Ainsi, selon le magistère d'Ambroise et d'Augustin, la catéchèse est inséparable du témoignage de vie. Ce que j'ai écrit dans « l'Introduction au christianisme », à propos du théologien, peut aussi servir pour le catéchiste. Celui qui éduque à la foi ne peut pas risquer d'apparaître comme une sorte de clown, qui récite un rôle « par profession ». Il doit plutôt être - pour reprendre une image chère à Origène, écrivain particulièrement apprécié par Ambroise - comme le disciple bien-aimé, qui a posé sa tête sur le coeur du Maître, et qui a appris là la façon de penser, de parler, d'agir. En définitive, le vrai disciple est celui qui annonce l'Evangile de la manière la plus crédible et la plus efficace.

Comme l'Apôtre Jean, l'évêque Ambroise - qui ne se lassait jamais de répéter : « Omnia Christus est nobis ! ; le Christ est tout pour nous ! » - demeure un authentique témoin du Seigneur. Avec ses paroles, pleines d'amour pour Jésus, nous concluons ainsi notre catéchèse : « Omnia Christus est nobis ! Si tu veux guérir une blessure, il est le médecin ; si la fièvre te brûle, il est la source ; si tu es opprimé par l'iniquité, il est la justice ; si tu as besoin d'aide, il est la force ; si tu crains la mort, il est la vie ; si tu désires le ciel, il est le chemin ; si tu es dans les ténèbres, il est la lumière... Goûtez et voyez comme le Seigneur est bon : bienheureux l'homme qui espère en lui ! » (De virginitate 16, 99). Plaçons nous aussi notre espérance dans le Christ. Nous serons ainsi bienheureux et nous vivrons en paix.

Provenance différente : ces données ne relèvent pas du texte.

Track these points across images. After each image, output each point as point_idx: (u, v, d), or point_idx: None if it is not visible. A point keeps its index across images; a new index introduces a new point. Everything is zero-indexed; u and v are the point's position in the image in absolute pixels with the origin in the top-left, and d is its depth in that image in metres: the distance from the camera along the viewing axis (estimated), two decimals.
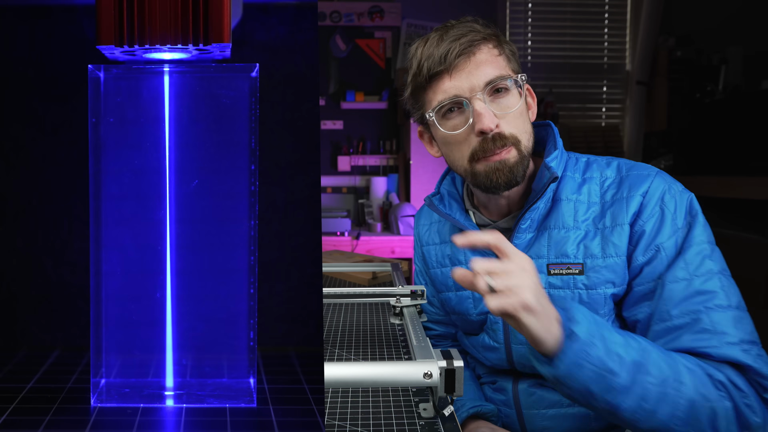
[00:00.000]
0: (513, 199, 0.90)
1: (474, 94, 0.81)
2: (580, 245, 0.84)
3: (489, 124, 0.80)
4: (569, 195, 0.87)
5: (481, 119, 0.80)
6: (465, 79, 0.81)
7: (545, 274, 0.86)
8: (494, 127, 0.80)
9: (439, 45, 0.82)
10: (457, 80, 0.81)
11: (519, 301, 0.63)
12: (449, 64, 0.81)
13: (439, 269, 1.03)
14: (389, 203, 3.23)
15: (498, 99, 0.83)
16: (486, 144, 0.82)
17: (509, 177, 0.83)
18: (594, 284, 0.83)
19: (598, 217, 0.85)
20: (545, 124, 0.94)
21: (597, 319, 0.71)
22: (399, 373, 0.61)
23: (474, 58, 0.81)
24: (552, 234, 0.86)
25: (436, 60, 0.81)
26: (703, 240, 0.79)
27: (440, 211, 0.96)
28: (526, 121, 0.86)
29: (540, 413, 0.93)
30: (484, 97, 0.81)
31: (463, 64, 0.81)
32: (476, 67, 0.81)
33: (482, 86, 0.81)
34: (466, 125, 0.82)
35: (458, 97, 0.82)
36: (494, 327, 0.93)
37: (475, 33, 0.82)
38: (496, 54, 0.83)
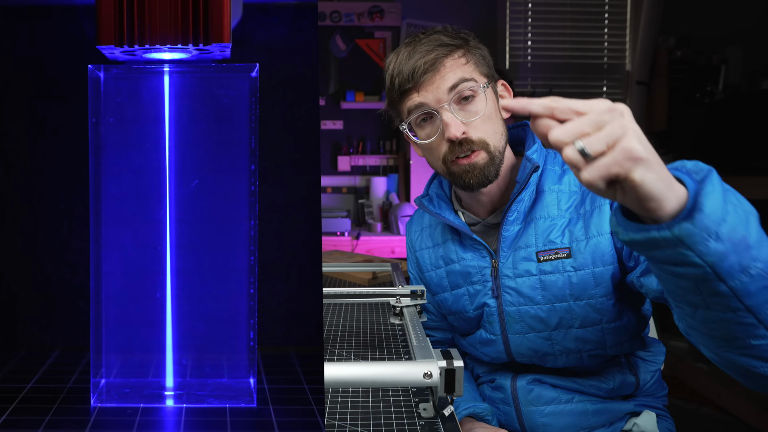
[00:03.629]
0: (494, 196, 0.94)
1: (441, 105, 0.86)
2: (566, 231, 0.88)
3: (455, 133, 0.85)
4: (551, 186, 0.91)
5: (448, 129, 0.85)
6: (432, 93, 0.86)
7: (535, 261, 0.89)
8: (460, 134, 0.85)
9: (407, 61, 0.87)
10: (424, 93, 0.87)
11: (628, 154, 0.46)
12: (416, 81, 0.86)
13: (433, 271, 1.04)
14: (389, 203, 3.23)
15: (466, 106, 0.87)
16: (454, 147, 0.87)
17: (480, 177, 0.88)
18: (582, 265, 0.86)
19: (579, 203, 0.89)
20: (522, 124, 1.00)
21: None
22: (399, 373, 0.61)
23: (438, 73, 0.86)
24: (538, 224, 0.90)
25: (405, 77, 0.87)
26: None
27: (430, 210, 0.98)
28: (496, 123, 0.89)
29: (538, 410, 0.95)
30: (450, 106, 0.86)
31: (429, 79, 0.86)
32: (441, 78, 0.86)
33: (446, 94, 0.85)
34: (438, 133, 0.87)
35: (426, 108, 0.87)
36: (490, 319, 0.95)
37: (441, 47, 0.86)
38: (463, 63, 0.87)
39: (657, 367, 0.99)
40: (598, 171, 0.47)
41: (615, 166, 0.46)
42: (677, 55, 3.39)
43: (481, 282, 0.95)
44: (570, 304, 0.87)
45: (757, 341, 0.55)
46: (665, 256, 0.52)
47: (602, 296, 0.86)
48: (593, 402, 0.94)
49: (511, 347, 0.94)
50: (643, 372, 0.97)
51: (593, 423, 0.94)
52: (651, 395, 1.01)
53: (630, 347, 0.92)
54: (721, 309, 0.54)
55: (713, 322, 0.56)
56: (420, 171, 3.08)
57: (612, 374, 0.94)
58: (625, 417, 0.97)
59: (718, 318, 0.55)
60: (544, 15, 3.49)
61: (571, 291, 0.87)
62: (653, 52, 3.38)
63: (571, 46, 3.52)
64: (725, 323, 0.55)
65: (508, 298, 0.91)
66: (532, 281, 0.89)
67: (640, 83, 3.40)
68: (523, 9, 3.48)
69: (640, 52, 3.37)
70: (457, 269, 0.98)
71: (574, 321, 0.88)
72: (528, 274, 0.89)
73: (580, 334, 0.88)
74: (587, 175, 0.47)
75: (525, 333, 0.92)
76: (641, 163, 0.47)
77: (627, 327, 0.89)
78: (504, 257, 0.91)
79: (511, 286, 0.91)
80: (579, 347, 0.90)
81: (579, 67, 3.52)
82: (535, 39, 3.50)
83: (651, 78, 3.42)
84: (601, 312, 0.86)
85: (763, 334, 0.54)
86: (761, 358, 0.56)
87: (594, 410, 0.93)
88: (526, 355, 0.94)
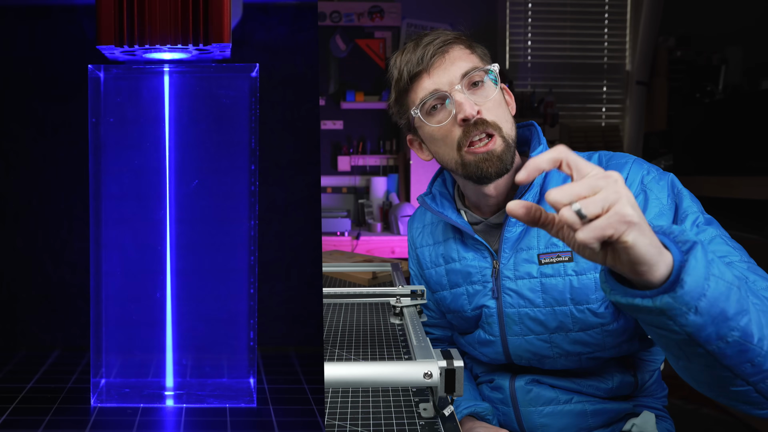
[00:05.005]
0: (501, 195, 0.93)
1: (453, 87, 0.86)
2: None
3: (470, 111, 0.84)
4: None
5: (462, 108, 0.85)
6: (443, 75, 0.87)
7: (536, 264, 0.89)
8: (475, 113, 0.85)
9: (415, 51, 0.89)
10: (435, 77, 0.88)
11: (621, 218, 0.48)
12: (426, 64, 0.87)
13: (433, 269, 1.04)
14: (389, 203, 3.23)
15: (476, 91, 0.88)
16: (469, 129, 0.86)
17: (499, 165, 0.87)
18: (583, 269, 0.86)
19: None
20: (529, 124, 0.99)
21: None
22: (399, 373, 0.61)
23: (448, 55, 0.88)
24: None
25: (414, 63, 0.88)
26: (695, 210, 0.80)
27: (432, 208, 0.98)
28: (506, 112, 0.90)
29: (537, 410, 0.94)
30: (462, 88, 0.86)
31: (439, 62, 0.87)
32: (451, 63, 0.87)
33: (459, 79, 0.86)
34: (450, 117, 0.87)
35: (438, 91, 0.87)
36: (489, 320, 0.95)
37: (446, 35, 0.89)
38: (468, 52, 0.89)
39: (656, 367, 0.99)
40: (593, 232, 0.49)
41: (609, 228, 0.48)
42: (677, 55, 3.40)
43: (481, 282, 0.95)
44: (570, 308, 0.87)
45: (736, 388, 0.60)
46: (648, 320, 0.56)
47: (602, 301, 0.85)
48: (592, 402, 0.94)
49: (510, 349, 0.94)
50: (641, 372, 0.96)
51: (592, 423, 0.94)
52: (650, 396, 1.00)
53: (629, 348, 0.92)
54: (700, 364, 0.59)
55: (695, 371, 0.62)
56: (420, 171, 3.08)
57: (611, 374, 0.94)
58: (625, 418, 0.97)
59: (699, 369, 0.60)
60: (544, 15, 3.50)
61: (571, 295, 0.86)
62: (653, 52, 3.38)
63: (571, 46, 3.52)
64: (705, 373, 0.60)
65: (508, 299, 0.91)
66: (532, 283, 0.89)
67: (640, 83, 3.41)
68: (523, 9, 3.48)
69: (640, 52, 3.37)
70: (457, 268, 0.98)
71: (574, 324, 0.88)
72: (529, 276, 0.89)
73: (580, 337, 0.88)
74: (583, 235, 0.49)
75: (524, 335, 0.92)
76: (634, 227, 0.49)
77: (626, 329, 0.88)
78: (505, 258, 0.91)
79: (511, 288, 0.91)
80: (578, 350, 0.89)
81: (579, 67, 3.52)
82: (535, 39, 3.50)
83: (651, 78, 3.42)
84: (600, 316, 0.86)
85: (741, 383, 0.59)
86: (741, 401, 0.62)
87: (593, 411, 0.93)
88: (524, 357, 0.94)
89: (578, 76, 3.52)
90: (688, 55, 3.39)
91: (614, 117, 3.56)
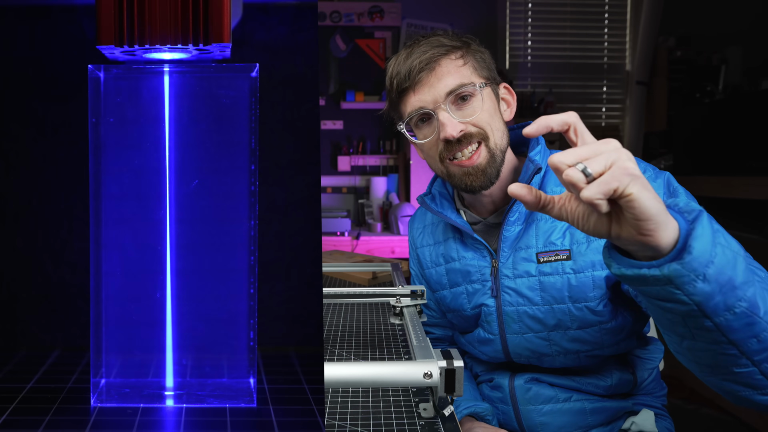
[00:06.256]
0: (497, 196, 0.94)
1: (437, 105, 0.87)
2: (566, 233, 0.88)
3: (451, 132, 0.85)
4: (553, 188, 0.91)
5: (444, 129, 0.86)
6: (427, 93, 0.87)
7: (535, 262, 0.89)
8: (457, 134, 0.86)
9: (405, 62, 0.88)
10: (420, 94, 0.88)
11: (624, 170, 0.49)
12: (412, 80, 0.87)
13: (433, 268, 1.05)
14: (389, 203, 3.23)
15: (463, 106, 0.88)
16: (451, 146, 0.87)
17: (482, 180, 0.89)
18: (581, 268, 0.86)
19: None
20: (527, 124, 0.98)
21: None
22: (399, 373, 0.61)
23: (435, 72, 0.87)
24: (539, 225, 0.90)
25: (402, 77, 0.88)
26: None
27: (432, 209, 0.99)
28: (498, 120, 0.90)
29: (536, 409, 0.95)
30: (447, 106, 0.86)
31: (425, 79, 0.87)
32: (438, 80, 0.87)
33: (444, 97, 0.86)
34: (434, 133, 0.89)
35: (423, 109, 0.88)
36: (488, 319, 0.96)
37: (439, 48, 0.87)
38: (460, 65, 0.88)
39: (654, 365, 0.99)
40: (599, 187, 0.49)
41: (614, 181, 0.48)
42: (677, 55, 3.40)
43: (480, 281, 0.95)
44: (568, 306, 0.87)
45: (739, 369, 0.58)
46: (654, 292, 0.55)
47: (600, 299, 0.86)
48: (591, 401, 0.94)
49: (509, 347, 0.95)
50: (640, 370, 0.97)
51: (591, 422, 0.94)
52: (650, 394, 1.01)
53: (627, 346, 0.92)
54: (706, 341, 0.57)
55: (698, 351, 0.60)
56: (420, 171, 3.08)
57: (609, 372, 0.94)
58: (624, 416, 0.97)
59: (703, 348, 0.58)
60: (544, 15, 3.49)
61: (569, 293, 0.87)
62: (653, 52, 3.38)
63: (571, 46, 3.52)
64: (710, 352, 0.58)
65: (507, 298, 0.92)
66: (531, 282, 0.89)
67: (640, 83, 3.41)
68: (523, 9, 3.48)
69: (640, 52, 3.37)
70: (457, 267, 0.98)
71: (572, 322, 0.88)
72: (527, 274, 0.89)
73: (578, 335, 0.88)
74: (589, 192, 0.49)
75: (523, 333, 0.92)
76: (637, 179, 0.49)
77: (624, 326, 0.89)
78: (504, 257, 0.92)
79: (510, 286, 0.91)
80: (577, 348, 0.90)
81: (579, 67, 3.52)
82: (535, 39, 3.50)
83: (651, 78, 3.42)
84: (599, 314, 0.86)
85: (746, 363, 0.57)
86: (744, 383, 0.60)
87: (592, 409, 0.94)
88: (523, 355, 0.94)
89: (578, 76, 3.52)
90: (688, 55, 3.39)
91: (614, 117, 3.56)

Voici le résumé de la catéchèse, en français, lu par le pape

Chers Frères et Soeurs,

Saint Ambroise, né en 340, mourut à l'aube du Samedi Saint 397. Il fut gouverneur des provinces d'Émilie et de Ligurie et il intervint pour calmer les esprits dans la lutte entre les ariens et les tenants de l'orthodoxie. Son autorité fut telle que, pourtant simple catéchumène, il fut acclamé par le peuple comme Évêque de Milan. Dès lors, Ambroise se mit à étudier activement. Il apprit à connaître et à commenter la Bible à partir des oeuvres d'Origène, et il introduisit en Occident la pratique de la Lectio divina. La prédication, fondée sur l'écoute priante de la parole de Dieu, sera le coeur de son oeuvre littéraire considérable. Dans ses Confessions, saint Augustin montrera que, pour Ambroise, le témoignage personnel du prédicateur et l'exemplarité de la communauté chrétienne conditionnent l'efficacité de la prédication. Augustin souligne encore que, pour l'Évêque de Milan, c'est l'Écriture elle-même, intimement assimilée, qui suggère ce qu'il faut annoncer pour conduire à la conversion des coeurs. Ainsi, pour Ambroise et Augustin, la catéchèse est inséparable du témoignage de vie.

Je suis heureux de saluer les pèlerins de langue française, particulièrement les membres du Chapitre général de la Congrégation de Jésus-Marie. Que votre Chapitre soit pour toutes les religieuses de l'Institut l'occasion d'un renouveau en profondeur de leur vie consacrée apostolique, fondée sur une relation forte avec la personne de Jésus Christ ! J'adresse aussi un salut affectueux aux jeunes. À la suite de saint Ambroise, soyez tous d'authentiques témoins du Seigneur parmi vos frères ! Avec ma Bénédiction apostolique.